The MSP used O365 for some of their clients - and that was far more of an administrative nightmare. But they were so incompetent that I don’t know how much of that was O365 and how much of that was them. I suspect a little of both - I’ve worked with MS too long to believe that they didn’t just take all your headaches and migrate them to their datacenters - leaving you with the pain.
Still curious about file verification on transfers. Is it done on the fly or after the files is uploaded, stored on the hardrive(s).
When I transfer files at home with Teracopy, it copies all the files first, then runs a CRC check after. Reporting if the Hashes don’t match exactly. The verification process takes about 1/4 to 1/2 the time as the actual file transfer. There are also other programs that can perform the check after the files are copied.
I found this old discussion about how cloud storage verification works if the provider (all?) performs a checksum on the file. I’m assuming this has to be reading the file from the harddrive(s) on the server. Curious because from what I’ve read and done, all activity on an upload (down and up, and on the local drive) stops once the file is received on the server. I know there’s packet loss/error correction in the upload stream, but what about the integrity of the file on the server?

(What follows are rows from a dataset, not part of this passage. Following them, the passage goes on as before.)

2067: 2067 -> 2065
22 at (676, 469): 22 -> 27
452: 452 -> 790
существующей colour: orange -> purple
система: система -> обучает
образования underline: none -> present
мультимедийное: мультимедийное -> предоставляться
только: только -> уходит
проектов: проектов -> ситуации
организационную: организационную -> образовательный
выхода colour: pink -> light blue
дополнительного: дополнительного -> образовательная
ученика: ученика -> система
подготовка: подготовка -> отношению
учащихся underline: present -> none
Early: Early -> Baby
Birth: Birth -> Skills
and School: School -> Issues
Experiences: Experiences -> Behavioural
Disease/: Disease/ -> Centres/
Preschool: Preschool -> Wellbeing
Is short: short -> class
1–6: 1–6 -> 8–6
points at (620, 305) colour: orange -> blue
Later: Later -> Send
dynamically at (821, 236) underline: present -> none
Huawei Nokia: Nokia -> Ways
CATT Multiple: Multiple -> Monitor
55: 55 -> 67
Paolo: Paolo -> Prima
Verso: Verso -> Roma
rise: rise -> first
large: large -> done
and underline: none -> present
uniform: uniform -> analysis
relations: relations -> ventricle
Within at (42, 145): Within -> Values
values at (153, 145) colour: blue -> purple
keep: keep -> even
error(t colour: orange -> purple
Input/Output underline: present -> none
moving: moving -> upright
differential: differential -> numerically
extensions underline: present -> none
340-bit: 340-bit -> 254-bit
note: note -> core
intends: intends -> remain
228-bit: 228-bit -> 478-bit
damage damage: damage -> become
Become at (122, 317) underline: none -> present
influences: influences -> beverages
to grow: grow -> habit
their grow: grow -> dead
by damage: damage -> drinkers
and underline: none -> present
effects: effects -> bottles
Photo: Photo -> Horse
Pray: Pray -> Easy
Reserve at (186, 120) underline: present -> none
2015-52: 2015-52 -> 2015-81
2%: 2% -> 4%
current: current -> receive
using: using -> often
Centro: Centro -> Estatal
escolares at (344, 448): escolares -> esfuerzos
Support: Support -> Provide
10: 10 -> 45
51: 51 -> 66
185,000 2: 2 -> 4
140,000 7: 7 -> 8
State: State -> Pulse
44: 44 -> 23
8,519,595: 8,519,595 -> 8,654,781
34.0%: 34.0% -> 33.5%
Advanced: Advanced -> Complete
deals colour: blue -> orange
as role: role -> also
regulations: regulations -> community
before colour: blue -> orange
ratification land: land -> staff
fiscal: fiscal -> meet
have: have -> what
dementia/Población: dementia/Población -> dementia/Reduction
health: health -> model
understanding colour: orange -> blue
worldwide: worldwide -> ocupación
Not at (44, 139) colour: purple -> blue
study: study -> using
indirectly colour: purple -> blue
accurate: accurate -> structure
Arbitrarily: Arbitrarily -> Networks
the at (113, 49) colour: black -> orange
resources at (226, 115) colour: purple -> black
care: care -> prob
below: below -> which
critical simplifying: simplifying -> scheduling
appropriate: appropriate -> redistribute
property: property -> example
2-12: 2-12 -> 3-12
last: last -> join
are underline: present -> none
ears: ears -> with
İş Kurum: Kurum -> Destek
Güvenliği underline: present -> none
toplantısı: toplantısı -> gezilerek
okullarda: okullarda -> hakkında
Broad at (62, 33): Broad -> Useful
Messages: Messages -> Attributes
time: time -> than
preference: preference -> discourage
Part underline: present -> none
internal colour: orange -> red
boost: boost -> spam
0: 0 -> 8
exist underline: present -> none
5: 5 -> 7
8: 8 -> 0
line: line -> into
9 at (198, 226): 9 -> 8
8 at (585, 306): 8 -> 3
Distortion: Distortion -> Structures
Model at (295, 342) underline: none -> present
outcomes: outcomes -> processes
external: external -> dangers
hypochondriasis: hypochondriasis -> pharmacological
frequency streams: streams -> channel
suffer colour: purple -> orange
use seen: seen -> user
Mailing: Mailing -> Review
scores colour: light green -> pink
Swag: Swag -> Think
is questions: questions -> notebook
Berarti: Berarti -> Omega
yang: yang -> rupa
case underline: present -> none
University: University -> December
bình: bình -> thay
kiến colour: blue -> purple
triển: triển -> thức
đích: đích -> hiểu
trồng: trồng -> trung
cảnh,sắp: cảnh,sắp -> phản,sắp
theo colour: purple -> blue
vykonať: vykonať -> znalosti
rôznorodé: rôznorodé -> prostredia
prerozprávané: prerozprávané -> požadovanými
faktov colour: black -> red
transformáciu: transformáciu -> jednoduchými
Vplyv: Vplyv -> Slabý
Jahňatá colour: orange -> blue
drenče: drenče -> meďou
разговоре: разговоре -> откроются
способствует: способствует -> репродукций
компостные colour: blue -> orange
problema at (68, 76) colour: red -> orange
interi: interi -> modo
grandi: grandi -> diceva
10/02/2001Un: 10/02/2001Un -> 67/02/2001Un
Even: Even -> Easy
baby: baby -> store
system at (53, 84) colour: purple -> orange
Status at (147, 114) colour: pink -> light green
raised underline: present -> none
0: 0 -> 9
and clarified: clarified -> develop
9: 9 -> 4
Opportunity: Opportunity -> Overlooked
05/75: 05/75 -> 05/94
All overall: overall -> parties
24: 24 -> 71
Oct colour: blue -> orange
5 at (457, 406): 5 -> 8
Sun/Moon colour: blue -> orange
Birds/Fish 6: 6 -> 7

Edit: It’s just me, but I get worried about anything I didn’t do/see myself.
Look at something like ZFS. With a modern copy-on-write filesystems thousands of snapshots can be maintained with the only overhead being the space necessary to store the changes between the snapshot and the “live” filesystem. I run the server for my small department (about 100 employees) the way I described. Yes, the link between my primary and backup server is very fast, but that doesn’t really matter.
I also run my home setup the same way, and send my offsite backups from home to an external drive plugged into my desktop at work. I’m using Comcast Business internet at home, so exactly the same internet service that a small business will be using. Pushing out the snapshots to offsite is much slower, but even on days I’m uploading gigabytes, it will eventually finish.
That is all on small servers that would be appropriately scaled for a small business. The petabytes of storage attached to our supercomputing cluster (on which I’m only a user) is fundamentally the same, just on a much bigger scale. Frequent snapshoting and replication, to whatever level each group is willing to pay for.
Here is an encryption whitepaper from Google for you - file verification is usually done as a subset of encryption when you are talking about this sort of infrastructure.
I think something totally missed here is budget, and I think any recommendation requires real and hard numbers. Does the OP have $5000 to spend, $500, nothing? A monthly fee to Google or Microsoft might actually be much easier to manage than coming up with $10,000 right now. Whenever I talk to people who do this kind of stuff at a corporate level, sometimes I need to remind them to pull back a bit. Downtime can be OK. The company isn’t losing millions of dollars for each minute the server is down. If the consumer PC based server is down for 45 minutes while replacing a non-hotswap drive in the RAID, so what? There’s other stuff people can be working on, and at least one employee is working on the server. And the cold-spare drive going into the server is kept on a shelf at Best Buy until needed.
As stated in this thread many times, the thing that can’t be tolerated is data loss. Even if the budget is nothing, money might have to be found to guard against data loss.
That document describes your data as being encrypted with keys that are stored on a “key management service”… controlled and operated by Google. The 128-bit AES encryption also sounds a bit weak. Then again, by the point your business has to worry about corporate and government espionage, it should have procedures in place to protect its own data.
Regarding filesystems, a filesystem like ZFS checksums blocks of data using hash functions, unless you turn that feature off, which you would never, ever want to do- I have witnessed the occasional bit getting flipped.